» **Activity**
Exact copy, no pictures: restate each entry below word for word.

» **Supplied material**

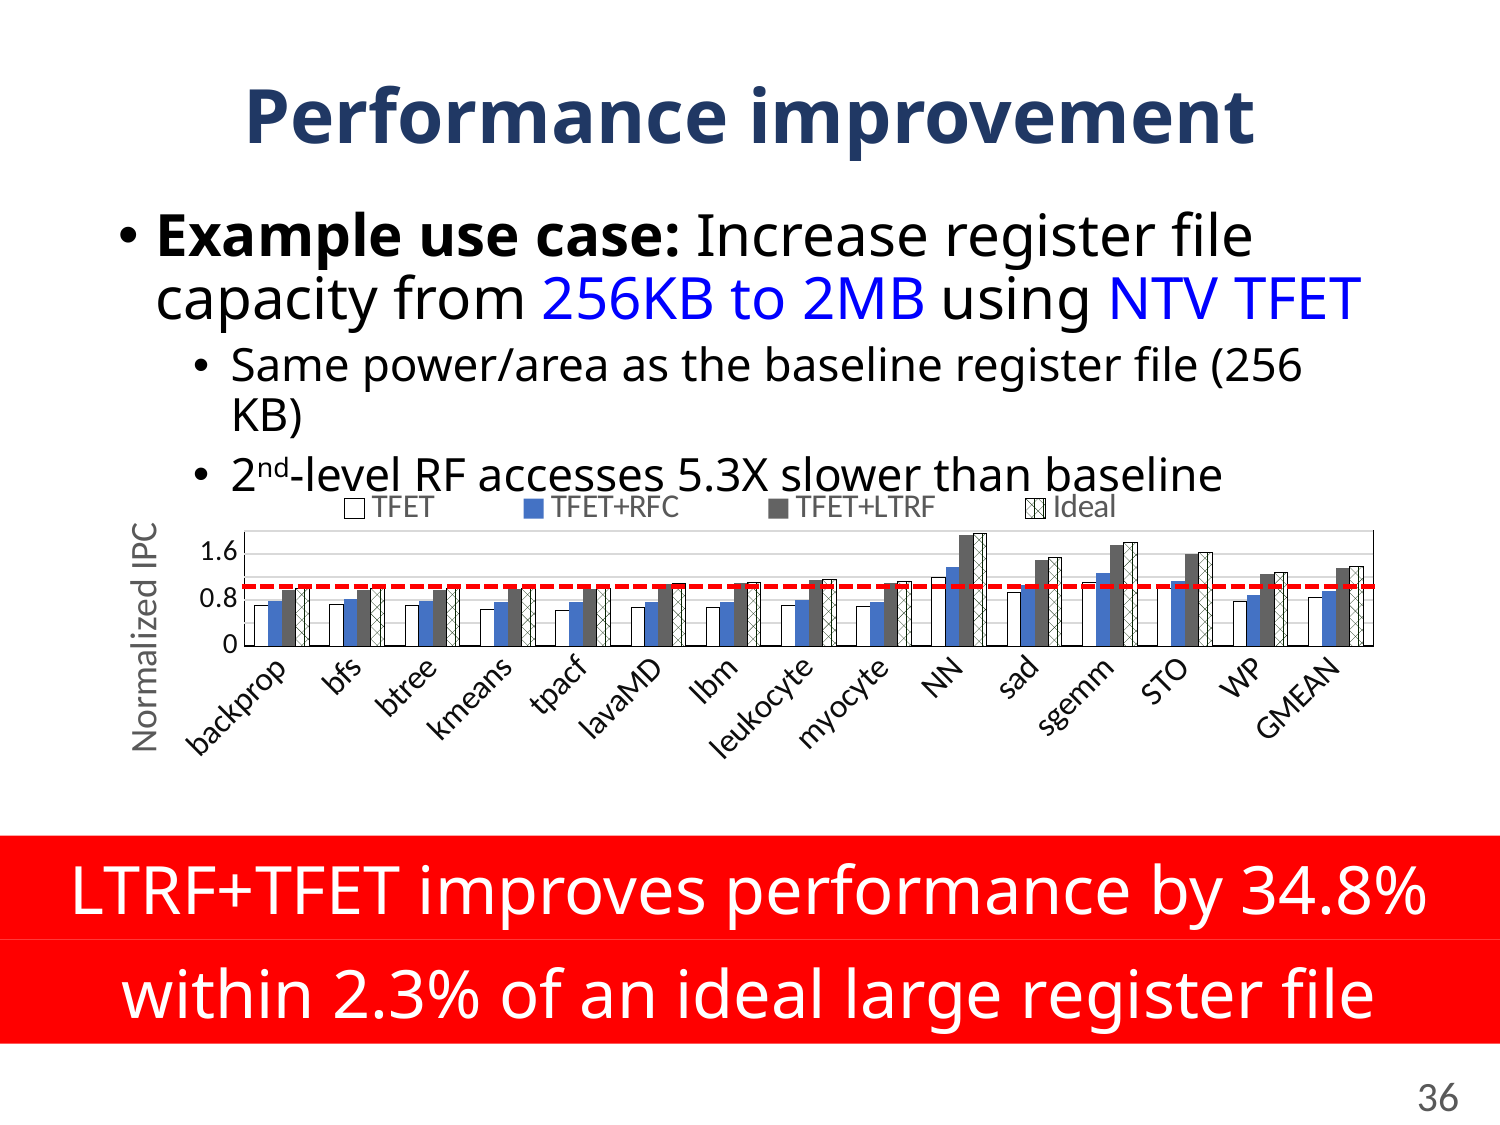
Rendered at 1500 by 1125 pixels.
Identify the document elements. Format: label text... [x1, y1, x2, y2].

text_box within 2.3% of an ideal large register file [0, 939, 1500, 1045]
chart [103, 478, 1376, 806]
slide_number 36 [1136, 1064, 1475, 1125]
text_box LTRF+TFET improves performance by 34.8% [0, 835, 1500, 939]
list Example use case: Increase register file capacity from 256KB to 2MB using NTV TFET Same power/area as the baseline register file (256 KB) 2nd-level RF accesses 5.3X slower than baseline [103, 198, 1397, 835]
title Performance improvement [103, 59, 1397, 179]
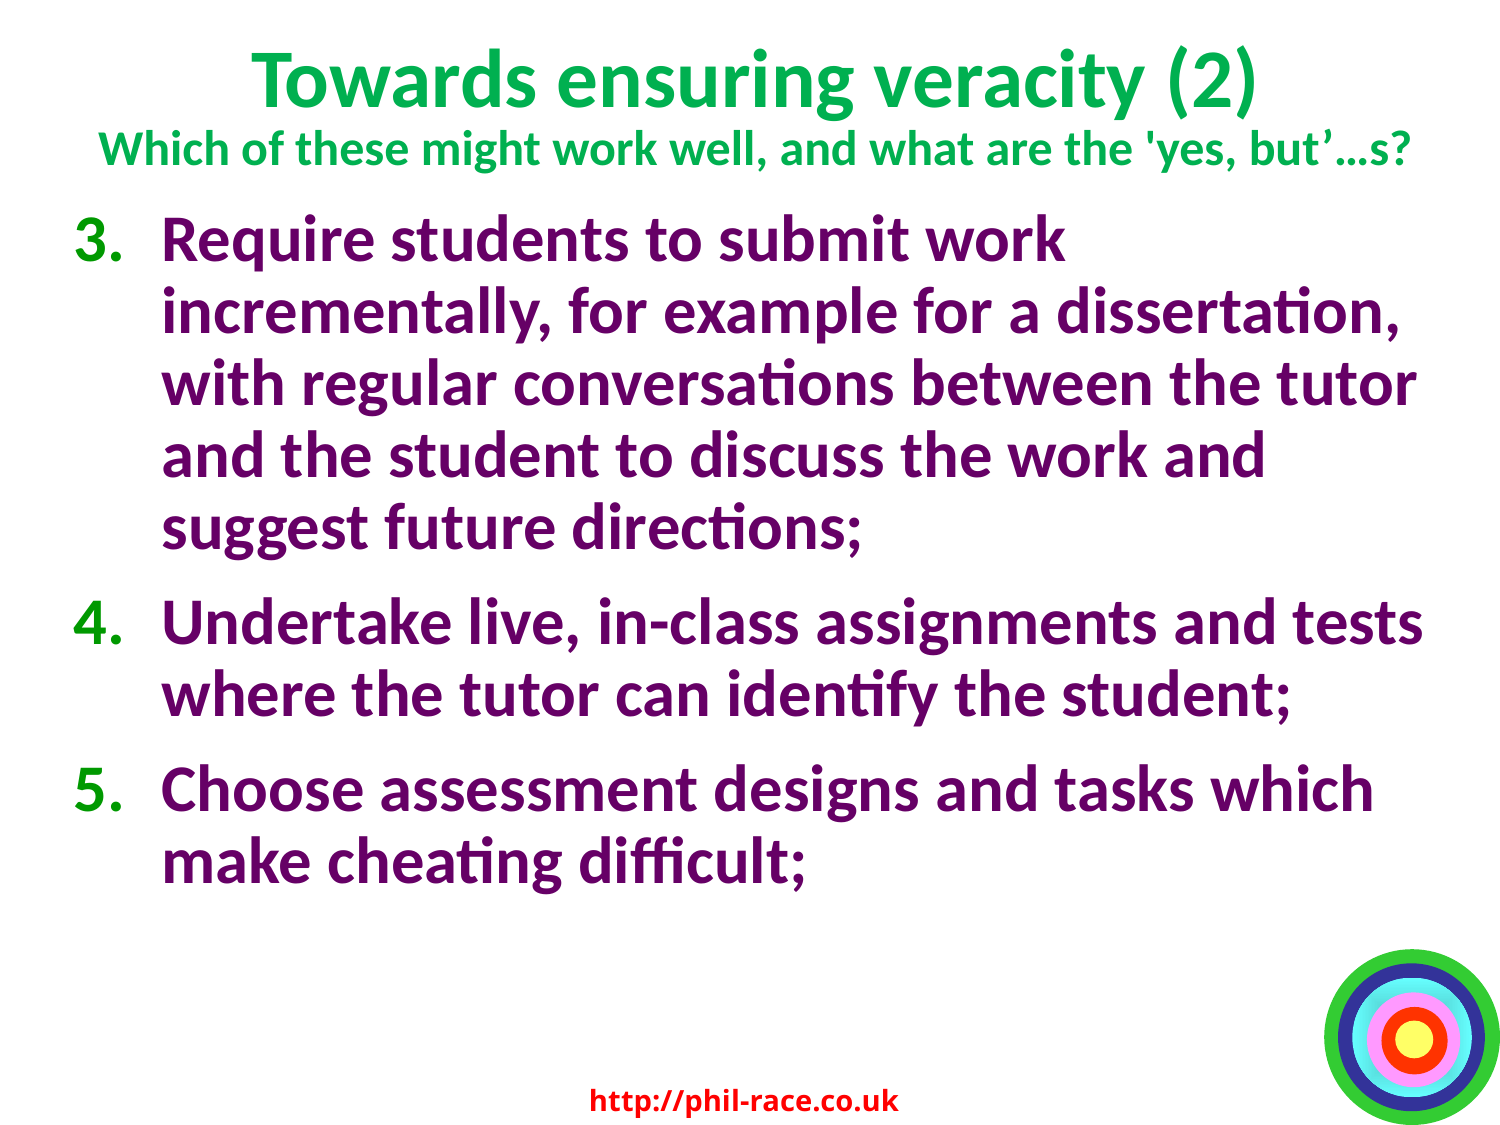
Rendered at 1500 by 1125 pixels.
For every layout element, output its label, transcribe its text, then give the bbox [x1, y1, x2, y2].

title Towards ensuring veracity (2) Which of these might work well, and what are the 'yes, but’…s? [40, 30, 1471, 185]
list Require students to submit work incrementally, for example for a dissertation, with regular conversations between the tutor and the student to discuss the work and suggest future directions; Undertake live, in-class assignments and tests where the tutor can identify the student; Choose assessment designs and tasks which make cheating difficult; [58, 196, 1471, 963]
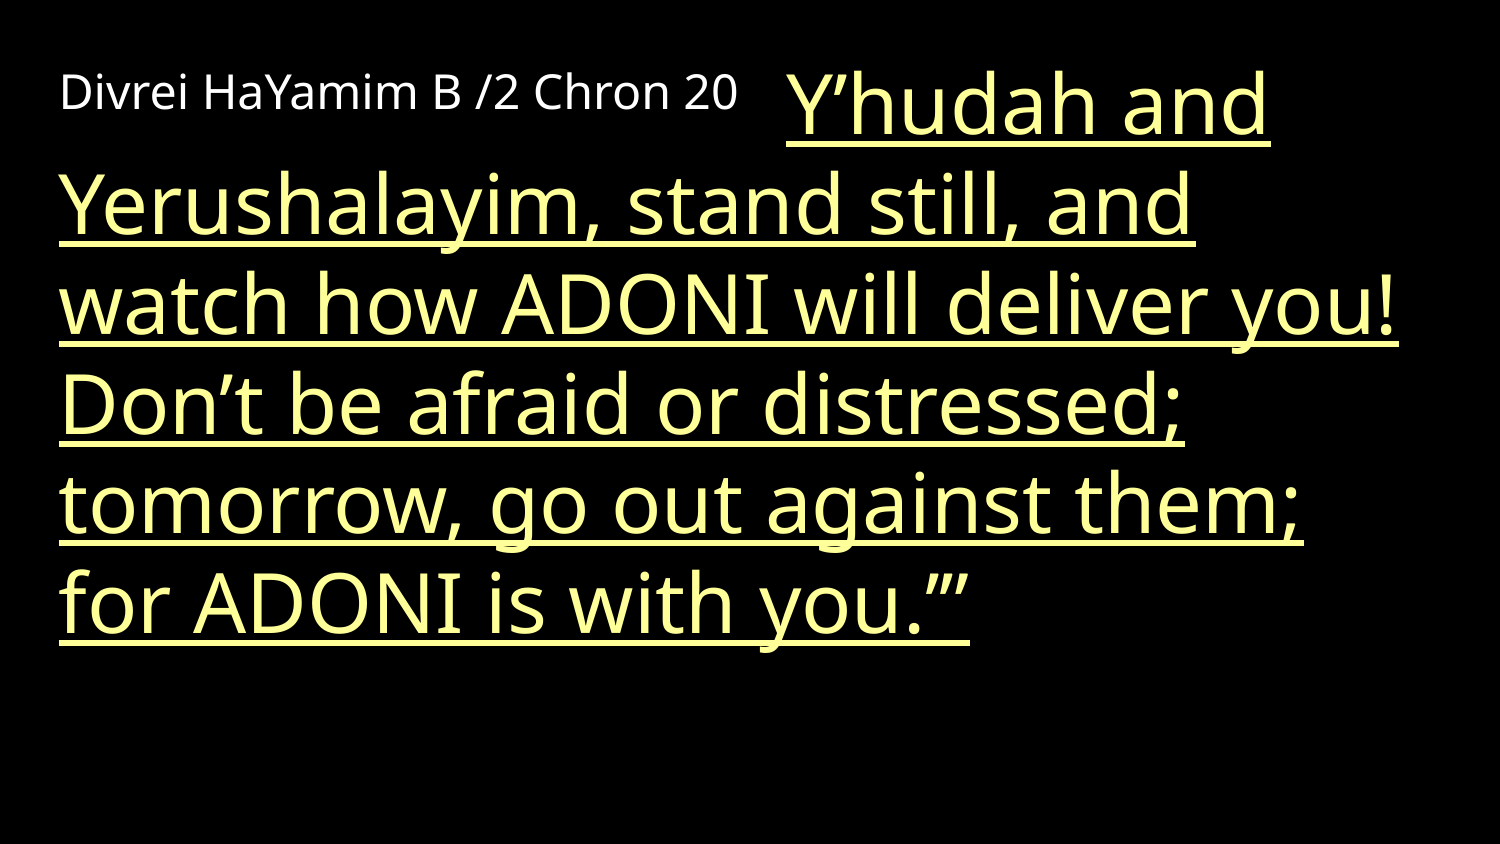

» **Problem solution**
Rendered at 1500 by 1125 pixels.
Identify the document elements. Format: label text... [x1, y1, x2, y2].

text_box within 2.3% of an ideal large register file [0, 939, 1500, 1045]
chart [103, 478, 1376, 806]
slide_number 36 [1136, 1064, 1475, 1125]
text_box LTRF+TFET improves performance by 34.8% [0, 835, 1500, 939]
list Example use case: Increase register file capacity from 256KB to 2MB using NTV TFET Same power/area as the baseline register file (256 KB) 2nd-level RF accesses 5.3X slower than baseline [103, 198, 1397, 835]
title Performance improvement [103, 59, 1397, 179]
Rendered at 1500 by 1125 pixels.
For every layout element, output its label, transcribe its text, then give the bbox [x1, y1, x2, y2].

title Towards ensuring veracity (2) Which of these might work well, and what are the 'yes, but’…s? [40, 30, 1471, 185]
list Require students to submit work incrementally, for example for a dissertation, with regular conversations between the tutor and the student to discuss the work and suggest future directions; Undertake live, in-class assignments and tests where the tutor can identify the student; Choose assessment designs and tasks which make cheating difficult; [58, 196, 1471, 963]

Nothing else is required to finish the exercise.